Text extract →
--

The Wire Recap: Season 4, Episode 6, “Margin of Error”

Those who grasp the personal consequences of the election play the angles with greater care.

The Wire Recap: Season 4, Episode 6, Margin of Error

Dennis “Cutty” Wise (Chad L. Coleman) is out of prison, getting paid, jogging down the street with Curtis Mayfield’s “Move On Up” throbbing on the headphones, nobody chasing him, out among the other citizens on Election Day (“Into the steeple/Of beautiful people/Where there’s only one kind”). The picture of freedom, he’s just skipped out on a fine lady’s morning plea to come back (“Take nothing less/Not even second best”). He’s doing his thing, teaching his beloved boxing at his own gym (“Remember your dream/Is your only scheme/So keep on pushing”). Then he slows to a walk near a polling place, takes his headphones off, and gets a two-fisted reminder that the taste of freedom is an illusion. He calls out to one of his boxers, who went AWOL from the gym last month, as the boy, Spider, hands out election fliers. Spider (Edward Green) spots Cutty coming his way and bolts in the other direction, his face creased with disgust. Cutty’s serial sexual conquests, among them Spider’s mom, come with a cost, in this case the respect of a prized student. An overeager campaign volunteer creeps up on Cutty’s disconcertment and forces him to admit that, as a convicted felon, he can’t vote. The music now barely audible from the headphones, his reverie turned to menace, Cutty snarls, “Move on, man.”

--

Dataset excerpts
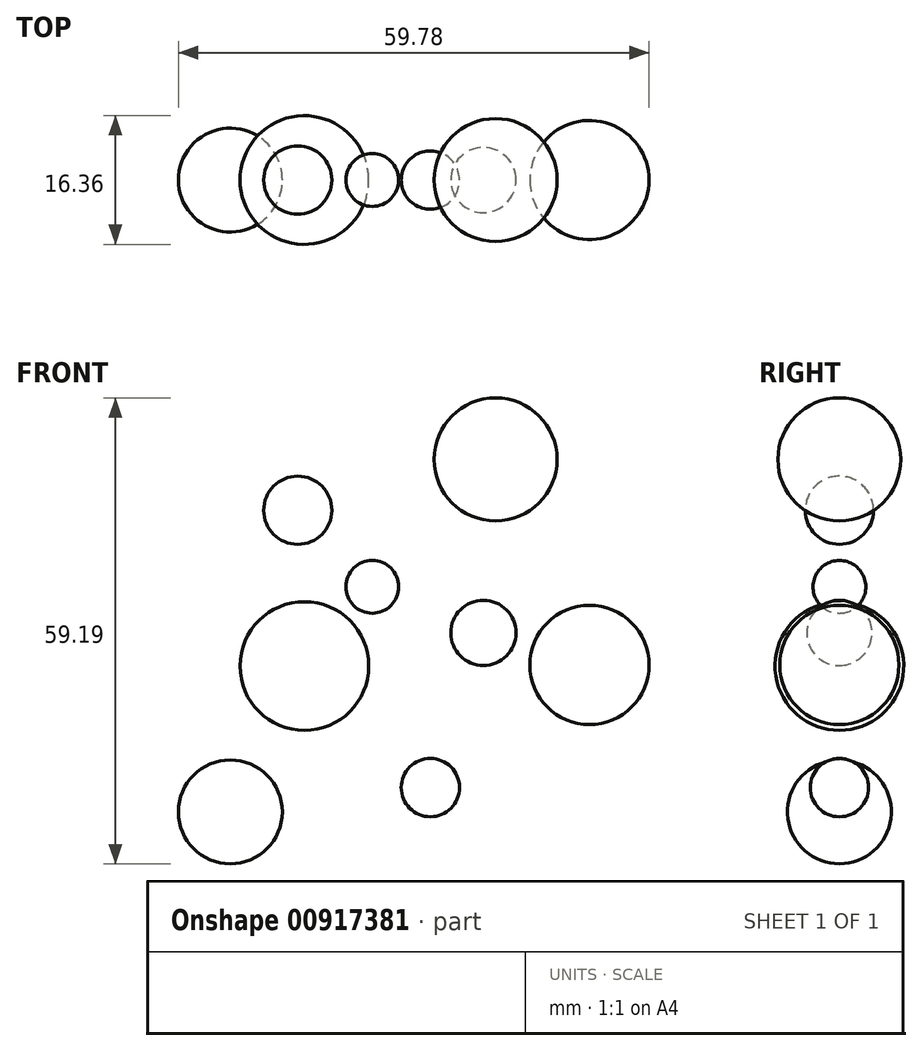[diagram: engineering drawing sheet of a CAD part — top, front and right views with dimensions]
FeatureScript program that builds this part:
annotation { "Feature Type Name" : "Feature", "Feature Type Description" : "" }
export const myFeature = defineFeature(function(context is Context, id is Id, definition is map)
    precondition{}
    {
        {
            var Q0;
            Q0=qCreatedBy(makeId("Front.planeOp"),FACE);
            var sketch = newSketch(context, id + "F0", { "sketchPlane" : qUnion([Q0])});
            skCircle(sketch, "E0", {"center": v(0, 0) * mm, "radius": 3.35 * mm});
            skCircle(sketch, "E1", {"center": v(15.65, 16.19) * mm, "radius": 7.81 * mm});
            skCircle(sketch, "E2", {"center": v(-9.47, 9.73) * mm, "radius": 4.34 * mm});
            skCircle(sketch, "E3", {"center": v(-8.63, -10.06) * mm, "radius": 8.18 * mm});
            skCircle(sketch, "E4", {"center": v(27.59, -9.92) * mm, "radius": 7.57 * mm});
            skCircle(sketch, "E5", {"center": v(14.1, -5.85) * mm, "radius": 4.15 * mm});
            skCircle(sketch, "E6", {"center": v(7.37, -25.5) * mm, "radius": 3.7 * mm});
            skCircle(sketch, "E7", {"center": v(-18.03, -28.6) * mm, "radius": 6.6 * mm});
            skPoint(sketch, "E8", {"position": v(-8.63, -1.89) * mm});
            skPoint(sketch, "E9", {"position": v(-8.63, -18.24) * mm});
            skPoint(sketch, "E10", {"position": v(-18.03, -22) * mm});
            skPoint(sketch, "E11", {"position": v(-18.03, -35.19) * mm});
            skPoint(sketch, "E12", {"position": v(7.37, -21.8) * mm});
            skPoint(sketch, "E13", {"position": v(7.37, -29.2) * mm});
            skPoint(sketch, "E14", {"position": v(27.59, -17.49) * mm});
            skPoint(sketch, "E15", {"position": v(27.59, -2.36) * mm});
            skPoint(sketch, "E16", {"position": v(14.1, -10) * mm});
            skPoint(sketch, "E17", {"position": v(14.1, -1.7) * mm});
            skPoint(sketch, "E18", {"position": v(0, 3.35) * mm});
            skPoint(sketch, "E19", {"position": v(0, -3.35) * mm});
            skPoint(sketch, "E20", {"position": v(-9.47, 14.07) * mm});
            skPoint(sketch, "E21", {"position": v(-9.47, 5.4) * mm});
            skPoint(sketch, "E22", {"position": v(15.65, 8.37) * mm});
            skPoint(sketch, "E23", {"position": v(15.65, 24) * mm});
            skLineSegment(sketch, "E24", {"start": v(-9.47, 14.07) * mm, "end": v(-9.47, 5.4) * mm});
            skLineSegment(sketch, "E25", {"start": v(15.65, 24) * mm, "end": v(15.65, 8.37) * mm});
            skLineSegment(sketch, "E26", {"start": v(-8.63, -1.89) * mm, "end": v(-8.63, -18.24) * mm});
            skLineSegment(sketch, "E27", {"start": v(-18.03, -22) * mm, "end": v(-18.03, -35.19) * mm});
            skLineSegment(sketch, "E28", {"start": v(7.37, -21.8) * mm, "end": v(7.37, -29.2) * mm});
            skLineSegment(sketch, "E29", {"start": v(14.1, -1.7) * mm, "end": v(14.1, -10) * mm});
            skLineSegment(sketch, "E30", {"start": v(0, 3.35) * mm, "end": v(0, -3.35) * mm});
            skLineSegment(sketch, "E31", {"start": v(27.59, -17.49) * mm, "end": v(27.59, -2.36) * mm});
            skSolve(sketch);
        }
        {
            var Q0;
            {var subQ0=sQuery(id+"F0.wireOp",EDGE,"E27");Q0=makeQuery(id+"F0.imprint","IMPRINT",FACE,{"disambiguationData":[TD([[makeQuery(id+"F0.imprint","IMPRINT",EDGE,{"derivedFrom":subQ0}),-1.0]])]});}
            var Q1;
            Q1=sQuery(id+"F0.wireOp",EDGE,"E27");
            revolve(context, id + "F1", {"surfaceOperationType" : NewSurfaceOperationType.NEW, "entities" : qUnion([Q0]), "axis" : qUnion([Q1]), "revolveType" : RevolveType.FULL});
        }
        {
            var Q0;
            {var subQ0=sQuery(id+"F0.wireOp",EDGE,"E26");Q0=makeQuery(id+"F0.imprint","IMPRINT",FACE,{"disambiguationData":[TD([[makeQuery(id+"F0.imprint","IMPRINT",EDGE,{"derivedFrom":subQ0}),-1.0]])]});}
            var Q1;
            Q1=sQuery(id+"F0.wireOp",EDGE,"E26");
            revolve(context, id + "F2", {"surfaceOperationType" : NewSurfaceOperationType.NEW, "entities" : qUnion([Q0]), "axis" : qUnion([Q1]), "revolveType" : RevolveType.FULL});
        }
        {
            var Q0;
            {var subQ0=sQuery(id+"F0.wireOp",EDGE,"E24");Q0=makeQuery(id+"F0.imprint","IMPRINT",FACE,{"disambiguationData":[TD([[makeQuery(id+"F0.imprint","IMPRINT",EDGE,{"derivedFrom":subQ0}),-1.0]])]});}
            var Q1;
            Q1=sQuery(id+"F0.wireOp",EDGE,"E24");
            revolve(context, id + "F3", {"surfaceOperationType" : NewSurfaceOperationType.NEW, "entities" : qUnion([Q0]), "axis" : qUnion([Q1]), "revolveType" : RevolveType.FULL});
        }
        {
            var Q0;
            {var subQ0=sQuery(id+"F0.wireOp",EDGE,"E25");Q0=makeQuery(id+"F0.imprint","IMPRINT",FACE,{"disambiguationData":[TD([[makeQuery(id+"F0.imprint","IMPRINT",EDGE,{"derivedFrom":subQ0}),-1.0]])]});}
            var Q1;
            Q1=sQuery(id+"F0.wireOp",EDGE,"E25");
            revolve(context, id + "F4", {"surfaceOperationType" : NewSurfaceOperationType.NEW, "entities" : qUnion([Q0]), "axis" : qUnion([Q1]), "revolveType" : RevolveType.FULL});
        }
        {
            var Q0;
            {var subQ0=sQuery(id+"F0.wireOp",EDGE,"E30");Q0=makeQuery(id+"F0.imprint","IMPRINT",FACE,{"disambiguationData":[TD([[makeQuery(id+"F0.imprint","IMPRINT",EDGE,{"derivedFrom":subQ0}),-1.0]])]});}
            var Q1;
            Q1=sQuery(id+"F0.wireOp",EDGE,"E30");
            revolve(context, id + "F5", {"surfaceOperationType" : NewSurfaceOperationType.NEW, "entities" : qUnion([Q0]), "axis" : qUnion([Q1]), "revolveType" : RevolveType.FULL});
        }
        {
            var Q0;
            {var subQ0=sQuery(id+"F0.wireOp",EDGE,"E29");Q0=makeQuery(id+"F0.imprint","IMPRINT",FACE,{"disambiguationData":[TD([[makeQuery(id+"F0.imprint","IMPRINT",EDGE,{"derivedFrom":subQ0}),-1.0]])]});}
            var Q1;
            Q1=sQuery(id+"F0.wireOp",EDGE,"E29");
            revolve(context, id + "F6", {"surfaceOperationType" : NewSurfaceOperationType.NEW, "entities" : qUnion([Q0]), "axis" : qUnion([Q1]), "revolveType" : RevolveType.FULL});
        }
        {
            var Q0;
            {var subQ0=sQuery(id+"F0.wireOp",EDGE,"E28");Q0=makeQuery(id+"F0.imprint","IMPRINT",FACE,{"disambiguationData":[TD([[makeQuery(id+"F0.imprint","IMPRINT",EDGE,{"derivedFrom":subQ0}),-1.0]])]});}
            var Q1;
            Q1=sQuery(id+"F0.wireOp",EDGE,"E28");
            revolve(context, id + "F7", {"surfaceOperationType" : NewSurfaceOperationType.NEW, "entities" : qUnion([Q0]), "axis" : qUnion([Q1]), "revolveType" : RevolveType.FULL});
        }
        {
            var Q0;
            {var subQ0=sQuery(id+"F0.wireOp",EDGE,"E31");Q0=makeQuery(id+"F0.imprint","IMPRINT",FACE,{"disambiguationData":[TD([[makeQuery(id+"F0.imprint","IMPRINT",EDGE,{"derivedFrom":subQ0}),1.0]])]});}
            var Q1;
            Q1=sQuery(id+"F0.wireOp",EDGE,"E31");
            revolve(context, id + "F8", {"surfaceOperationType" : NewSurfaceOperationType.NEW, "entities" : qUnion([Q0]), "axis" : qUnion([Q1]), "revolveType" : RevolveType.FULL});
        }
    });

--

Task set →
1. In the recap of The Wire episode, what song is Cutty hearing on his headphones while he jogs?
2. Carry the recap of The Wire episode "Margin of Error" forward from its last sentence.

Answers below →
1. Curtis Mayfield's "Move On Up."

2.
In the episode’s opening scene, Rev. Franklin (Rev. Frank M. Reid) refers to the vote as “our blessed franchise,” but hardly anyone on The Wire, from the corner kids to the politicians themselves, reveres the sanctity of the democratic process. Two days before the decisive mayoral primary, the campaign machine of Baltimore’s Mayor Royce (Glynn Turman) papers the battleground precincts with a Photoshopped image of his top opponent defending a notorious slumlord, knowing that word-of-mouth trumps the establishment channels in the black neighborhoods. Elsewhere, Detective Edward Norris (Ed Norris) rushes to complete a politically sensitive murder investigation involving a witness in order to “cause a major shit stink” for one or another of the mayoral candidates. His partner, Detective Kima Greggs (Sonja Sohn), asks his preference for which way the damage falls. “I don’t give a shit either way. I don’t even vote,” Norris admits with glee. “But it’d be fun to fuck with them downtown suits.” On Election Day, Councilman Tommy Carcetti (Aidan Gillen) pounds the pavement on his home turf, where an old man (Jack Seeley) who claims to have known Carcetti’s father assures him of his vote for mayor. “(We) expect politicians to steal,” he concedes to a dismayed Carcetti, but implores him to “leave something for the city” by stealing one dollar out of three and not two. And in perhaps the most honest response to the election circus, eighth-grader Michael (Tristan Wilds) refuses easy money hanging campaign fliers on the grounds that “It’s bullshit, man.”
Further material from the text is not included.